• **Records for the exercise**:
|---|

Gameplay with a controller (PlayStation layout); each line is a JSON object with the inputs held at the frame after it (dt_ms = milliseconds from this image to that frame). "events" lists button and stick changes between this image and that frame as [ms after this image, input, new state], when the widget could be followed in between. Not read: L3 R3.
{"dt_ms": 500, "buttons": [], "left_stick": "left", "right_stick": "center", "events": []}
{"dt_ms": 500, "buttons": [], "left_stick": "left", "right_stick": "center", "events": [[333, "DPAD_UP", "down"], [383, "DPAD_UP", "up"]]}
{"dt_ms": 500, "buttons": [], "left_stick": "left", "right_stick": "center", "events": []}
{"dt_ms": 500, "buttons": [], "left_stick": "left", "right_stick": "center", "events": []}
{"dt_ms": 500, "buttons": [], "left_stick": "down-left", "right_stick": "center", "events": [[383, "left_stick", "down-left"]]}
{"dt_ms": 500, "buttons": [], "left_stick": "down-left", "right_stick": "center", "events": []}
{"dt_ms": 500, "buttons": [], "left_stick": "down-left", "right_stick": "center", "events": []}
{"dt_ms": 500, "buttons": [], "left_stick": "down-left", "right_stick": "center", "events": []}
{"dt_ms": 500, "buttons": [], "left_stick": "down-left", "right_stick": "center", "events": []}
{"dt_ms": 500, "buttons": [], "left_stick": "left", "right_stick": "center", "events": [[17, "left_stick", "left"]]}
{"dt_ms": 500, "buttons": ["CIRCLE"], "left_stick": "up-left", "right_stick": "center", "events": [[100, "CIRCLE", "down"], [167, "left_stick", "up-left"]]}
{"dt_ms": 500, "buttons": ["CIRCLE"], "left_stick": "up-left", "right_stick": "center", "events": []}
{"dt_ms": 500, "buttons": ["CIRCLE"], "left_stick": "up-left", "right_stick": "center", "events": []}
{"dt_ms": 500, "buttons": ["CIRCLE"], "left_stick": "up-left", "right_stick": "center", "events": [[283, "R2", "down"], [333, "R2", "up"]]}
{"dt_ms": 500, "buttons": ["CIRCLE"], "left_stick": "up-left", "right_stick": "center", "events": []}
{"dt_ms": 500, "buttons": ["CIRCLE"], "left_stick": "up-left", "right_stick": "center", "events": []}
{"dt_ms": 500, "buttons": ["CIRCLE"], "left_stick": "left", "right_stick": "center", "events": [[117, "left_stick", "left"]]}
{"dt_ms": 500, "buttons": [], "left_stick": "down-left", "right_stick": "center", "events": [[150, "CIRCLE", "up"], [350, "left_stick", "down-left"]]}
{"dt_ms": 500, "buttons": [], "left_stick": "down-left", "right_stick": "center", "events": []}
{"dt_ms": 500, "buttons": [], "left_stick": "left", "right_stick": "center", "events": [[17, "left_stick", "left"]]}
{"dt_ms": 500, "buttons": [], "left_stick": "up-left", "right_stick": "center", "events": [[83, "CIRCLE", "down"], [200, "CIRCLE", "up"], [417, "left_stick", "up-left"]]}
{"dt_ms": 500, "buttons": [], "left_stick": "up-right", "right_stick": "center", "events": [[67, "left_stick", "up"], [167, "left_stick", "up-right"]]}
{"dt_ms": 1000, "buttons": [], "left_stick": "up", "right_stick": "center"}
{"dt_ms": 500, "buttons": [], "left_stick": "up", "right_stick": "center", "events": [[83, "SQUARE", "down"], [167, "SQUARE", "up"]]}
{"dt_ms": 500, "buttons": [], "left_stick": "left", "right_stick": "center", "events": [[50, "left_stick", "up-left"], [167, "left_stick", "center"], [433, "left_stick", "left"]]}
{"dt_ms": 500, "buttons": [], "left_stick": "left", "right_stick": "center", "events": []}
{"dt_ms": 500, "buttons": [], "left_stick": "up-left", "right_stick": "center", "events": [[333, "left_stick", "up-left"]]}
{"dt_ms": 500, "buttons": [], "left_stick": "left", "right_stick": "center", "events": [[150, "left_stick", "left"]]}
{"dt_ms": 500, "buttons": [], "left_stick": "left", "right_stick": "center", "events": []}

|---|

• **Task directions**: Start to finish, transcribe the listing above exactly.

• **Answer section**:
Gameplay with a controller (PlayStation layout); each line is a JSON object with the inputs held at the frame after it (dt_ms = milliseconds from this image to that frame). "events" lists button and stick changes between this image and that frame as [ms after this image, input, new state], when the widget could be followed in between. Not read: L3 R3.
{"dt_ms": 500, "buttons": [], "left_stick": "left", "right_stick": "center", "events": []}
{"dt_ms": 500, "buttons": [], "left_stick": "left", "right_stick": "center", "events": [[333, "DPAD_UP", "down"], [383, "DPAD_UP", "up"]]}
{"dt_ms": 500, "buttons": [], "left_stick": "left", "right_stick": "center", "events": []}
{"dt_ms": 500, "buttons": [], "left_stick": "left", "right_stick": "center", "events": []}
{"dt_ms": 500, "buttons": [], "left_stick": "down-left", "right_stick": "center", "events": [[383, "left_stick", "down-left"]]}
{"dt_ms": 500, "buttons": [], "left_stick": "down-left", "right_stick": "center", "events": []}
{"dt_ms": 500, "buttons": [], "left_stick": "down-left", "right_stick": "center", "events": []}
{"dt_ms": 500, "buttons": [], "left_stick": "down-left", "right_stick": "center", "events": []}
{"dt_ms": 500, "buttons": [], "left_stick": "down-left", "right_stick": "center", "events": []}
{"dt_ms": 500, "buttons": [], "left_stick": "left", "right_stick": "center", "events": [[17, "left_stick", "left"]]}
{"dt_ms": 500, "buttons": ["CIRCLE"], "left_stick": "up-left", "right_stick": "center", "events": [[100, "CIRCLE", "down"], [167, "left_stick", "up-left"]]}
{"dt_ms": 500, "buttons": ["CIRCLE"], "left_stick": "up-left", "right_stick": "center", "events": []}
{"dt_ms": 500, "buttons": ["CIRCLE"], "left_stick": "up-left", "right_stick": "center", "events": []}
{"dt_ms": 500, "buttons": ["CIRCLE"], "left_stick": "up-left", "right_stick": "center", "events": [[283, "R2", "down"], [333, "R2", "up"]]}
{"dt_ms": 500, "buttons": ["CIRCLE"], "left_stick": "up-left", "right_stick": "center", "events": []}
{"dt_ms": 500, "buttons": ["CIRCLE"], "left_stick": "up-left", "right_stick": "center", "events": []}
{"dt_ms": 500, "buttons": ["CIRCLE"], "left_stick": "left", "right_stick": "center", "events": [[117, "left_stick", "left"]]}
{"dt_ms": 500, "buttons": [], "left_stick": "down-left", "right_stick": "center", "events": [[150, "CIRCLE", "up"], [350, "left_stick", "down-left"]]}
{"dt_ms": 500, "buttons": [], "left_stick": "down-left", "right_stick": "center", "events": []}
{"dt_ms": 500, "buttons": [], "left_stick": "left", "right_stick": "center", "events": [[17, "left_stick", "left"]]}
{"dt_ms": 500, "buttons": [], "left_stick": "up-left", "right_stick": "center", "events": [[83, "CIRCLE", "down"], [200, "CIRCLE", "up"], [417, "left_stick", "up-left"]]}
{"dt_ms": 500, "buttons": [], "left_stick": "up-right", "right_stick": "center", "events": [[67, "left_stick", "up"], [167, "left_stick", "up-right"]]}
{"dt_ms": 1000, "buttons": [], "left_stick": "up", "right_stick": "center"}
{"dt_ms": 500, "buttons": [], "left_stick": "up", "right_stick": "center", "events": [[83, "SQUARE", "down"], [167, "SQUARE", "up"]]}
{"dt_ms": 500, "buttons": [], "left_stick": "left", "right_stick": "center", "events": [[50, "left_stick", "up-left"], [167, "left_stick", "center"], [433, "left_stick", "left"]]}
{"dt_ms": 500, "buttons": [], "left_stick": "left", "right_stick": "center", "events": []}
{"dt_ms": 500, "buttons": [], "left_stick": "up-left", "right_stick": "center", "events": [[333, "left_stick", "up-left"]]}
{"dt_ms": 500, "buttons": [], "left_stick": "left", "right_stick": "center", "events": [[150, "left_stick", "left"]]}
{"dt_ms": 500, "buttons": [], "left_stick": "left", "right_stick": "center", "events": []}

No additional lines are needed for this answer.